§ **WORK ORDER**: Nothing other than the lines from the one containing "MONDAY 8 AM - 6 PM" through the last line of the data below should be output, each reproduced exactly.
[EXTRACTED MATERIAL]
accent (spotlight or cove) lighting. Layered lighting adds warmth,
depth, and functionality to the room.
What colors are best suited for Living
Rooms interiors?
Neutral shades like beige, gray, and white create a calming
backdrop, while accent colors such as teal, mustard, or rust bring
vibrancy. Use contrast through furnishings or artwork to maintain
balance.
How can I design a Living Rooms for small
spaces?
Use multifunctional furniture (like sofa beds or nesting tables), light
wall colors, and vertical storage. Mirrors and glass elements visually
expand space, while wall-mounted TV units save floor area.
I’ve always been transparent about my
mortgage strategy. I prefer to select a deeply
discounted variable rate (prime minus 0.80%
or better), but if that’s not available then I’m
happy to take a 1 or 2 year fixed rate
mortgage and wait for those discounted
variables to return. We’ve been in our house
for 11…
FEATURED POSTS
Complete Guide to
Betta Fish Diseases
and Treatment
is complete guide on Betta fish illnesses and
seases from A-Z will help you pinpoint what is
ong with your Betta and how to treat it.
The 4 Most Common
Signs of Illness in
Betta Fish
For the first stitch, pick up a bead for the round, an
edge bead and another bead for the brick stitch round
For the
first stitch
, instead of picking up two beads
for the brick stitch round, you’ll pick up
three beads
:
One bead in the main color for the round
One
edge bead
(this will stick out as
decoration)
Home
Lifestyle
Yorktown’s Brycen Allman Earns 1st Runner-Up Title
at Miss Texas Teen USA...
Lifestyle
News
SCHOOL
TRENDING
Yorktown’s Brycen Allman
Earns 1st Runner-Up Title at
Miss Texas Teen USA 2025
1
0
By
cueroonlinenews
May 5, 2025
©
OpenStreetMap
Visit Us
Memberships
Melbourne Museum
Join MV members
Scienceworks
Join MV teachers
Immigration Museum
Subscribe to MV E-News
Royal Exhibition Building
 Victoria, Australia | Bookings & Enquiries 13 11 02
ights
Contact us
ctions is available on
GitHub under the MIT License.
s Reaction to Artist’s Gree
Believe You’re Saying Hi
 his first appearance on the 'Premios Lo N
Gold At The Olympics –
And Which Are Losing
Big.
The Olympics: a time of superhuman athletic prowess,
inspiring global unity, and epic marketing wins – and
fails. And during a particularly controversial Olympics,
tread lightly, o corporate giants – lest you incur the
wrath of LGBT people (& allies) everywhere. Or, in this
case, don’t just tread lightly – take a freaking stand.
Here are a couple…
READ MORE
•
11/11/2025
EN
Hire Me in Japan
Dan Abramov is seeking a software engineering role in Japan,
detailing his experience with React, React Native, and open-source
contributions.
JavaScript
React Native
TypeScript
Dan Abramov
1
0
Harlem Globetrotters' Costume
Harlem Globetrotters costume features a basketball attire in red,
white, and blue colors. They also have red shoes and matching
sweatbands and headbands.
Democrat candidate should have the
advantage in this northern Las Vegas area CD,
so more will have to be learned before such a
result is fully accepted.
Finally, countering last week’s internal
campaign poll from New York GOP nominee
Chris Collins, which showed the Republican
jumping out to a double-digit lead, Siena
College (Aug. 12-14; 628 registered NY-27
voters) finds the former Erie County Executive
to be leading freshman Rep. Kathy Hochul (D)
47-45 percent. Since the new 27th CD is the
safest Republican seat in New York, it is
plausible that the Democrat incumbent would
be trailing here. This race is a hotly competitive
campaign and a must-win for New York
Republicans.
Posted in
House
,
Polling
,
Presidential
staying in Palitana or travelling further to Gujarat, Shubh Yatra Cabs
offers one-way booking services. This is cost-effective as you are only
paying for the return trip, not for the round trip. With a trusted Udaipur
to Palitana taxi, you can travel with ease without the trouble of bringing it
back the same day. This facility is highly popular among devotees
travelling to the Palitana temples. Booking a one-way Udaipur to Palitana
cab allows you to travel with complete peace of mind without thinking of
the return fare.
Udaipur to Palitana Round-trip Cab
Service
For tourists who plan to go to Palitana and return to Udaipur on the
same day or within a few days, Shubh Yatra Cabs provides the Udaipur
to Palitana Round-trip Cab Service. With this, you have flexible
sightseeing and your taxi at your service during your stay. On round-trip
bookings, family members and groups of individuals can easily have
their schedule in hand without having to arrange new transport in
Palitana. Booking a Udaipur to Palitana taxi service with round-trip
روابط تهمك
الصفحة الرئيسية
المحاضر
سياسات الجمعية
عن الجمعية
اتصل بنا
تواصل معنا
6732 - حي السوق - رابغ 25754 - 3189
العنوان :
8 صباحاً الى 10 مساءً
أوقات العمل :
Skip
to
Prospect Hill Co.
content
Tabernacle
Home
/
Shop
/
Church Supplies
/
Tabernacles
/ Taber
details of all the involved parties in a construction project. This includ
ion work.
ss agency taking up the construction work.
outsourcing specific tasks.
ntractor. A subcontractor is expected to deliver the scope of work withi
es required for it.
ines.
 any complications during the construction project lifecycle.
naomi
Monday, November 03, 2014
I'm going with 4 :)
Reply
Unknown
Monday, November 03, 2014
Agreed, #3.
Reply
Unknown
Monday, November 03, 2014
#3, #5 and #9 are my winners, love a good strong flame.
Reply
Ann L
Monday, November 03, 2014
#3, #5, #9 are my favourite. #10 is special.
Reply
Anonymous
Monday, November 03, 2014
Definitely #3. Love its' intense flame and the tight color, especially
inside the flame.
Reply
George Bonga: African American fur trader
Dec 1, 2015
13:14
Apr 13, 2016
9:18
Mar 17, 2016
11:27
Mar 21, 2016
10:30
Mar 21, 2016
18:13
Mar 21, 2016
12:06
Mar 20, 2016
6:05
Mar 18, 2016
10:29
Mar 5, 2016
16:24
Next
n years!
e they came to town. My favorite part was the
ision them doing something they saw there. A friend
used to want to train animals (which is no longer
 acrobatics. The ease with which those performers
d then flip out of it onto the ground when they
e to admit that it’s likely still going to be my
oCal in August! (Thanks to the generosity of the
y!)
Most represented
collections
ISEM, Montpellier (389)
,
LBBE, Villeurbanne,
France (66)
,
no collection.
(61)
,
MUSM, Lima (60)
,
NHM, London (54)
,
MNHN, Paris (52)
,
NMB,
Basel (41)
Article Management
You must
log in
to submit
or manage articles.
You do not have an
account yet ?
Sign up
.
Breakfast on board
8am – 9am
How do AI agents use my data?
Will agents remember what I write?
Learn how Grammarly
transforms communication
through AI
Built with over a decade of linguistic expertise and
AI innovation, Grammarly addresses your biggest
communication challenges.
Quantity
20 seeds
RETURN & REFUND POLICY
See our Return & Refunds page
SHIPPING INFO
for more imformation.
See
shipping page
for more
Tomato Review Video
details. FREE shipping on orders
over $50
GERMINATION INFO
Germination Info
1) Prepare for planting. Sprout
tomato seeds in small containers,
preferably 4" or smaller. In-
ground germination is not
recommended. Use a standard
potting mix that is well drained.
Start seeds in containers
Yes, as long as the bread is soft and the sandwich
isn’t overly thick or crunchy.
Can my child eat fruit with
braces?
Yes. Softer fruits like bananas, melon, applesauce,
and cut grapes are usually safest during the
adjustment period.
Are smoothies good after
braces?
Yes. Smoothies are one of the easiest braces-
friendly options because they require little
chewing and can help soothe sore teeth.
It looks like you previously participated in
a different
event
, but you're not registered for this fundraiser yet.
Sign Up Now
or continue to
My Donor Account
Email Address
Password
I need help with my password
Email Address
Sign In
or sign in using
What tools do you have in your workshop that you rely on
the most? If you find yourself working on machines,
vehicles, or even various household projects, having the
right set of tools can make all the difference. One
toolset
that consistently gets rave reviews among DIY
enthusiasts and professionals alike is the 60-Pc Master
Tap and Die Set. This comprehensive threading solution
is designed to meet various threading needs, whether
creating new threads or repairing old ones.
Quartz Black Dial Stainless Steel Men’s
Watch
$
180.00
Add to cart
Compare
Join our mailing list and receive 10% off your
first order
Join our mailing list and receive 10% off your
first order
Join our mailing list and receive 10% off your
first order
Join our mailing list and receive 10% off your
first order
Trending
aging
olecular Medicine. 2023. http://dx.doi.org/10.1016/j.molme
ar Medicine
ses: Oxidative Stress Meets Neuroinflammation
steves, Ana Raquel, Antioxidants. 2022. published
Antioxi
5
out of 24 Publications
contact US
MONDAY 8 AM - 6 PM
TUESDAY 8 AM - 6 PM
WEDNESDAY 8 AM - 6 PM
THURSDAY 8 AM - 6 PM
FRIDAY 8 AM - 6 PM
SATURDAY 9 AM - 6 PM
[/EXTRACTED MATERIAL]
§ **YOUR SOLUTION**:
MONDAY 8 AM - 6 PM
TUESDAY 8 AM - 6 PM
WEDNESDAY 8 AM - 6 PM
THURSDAY 8 AM - 6 PM
FRIDAY 8 AM - 6 PM
SATURDAY 9 AM - 6 PM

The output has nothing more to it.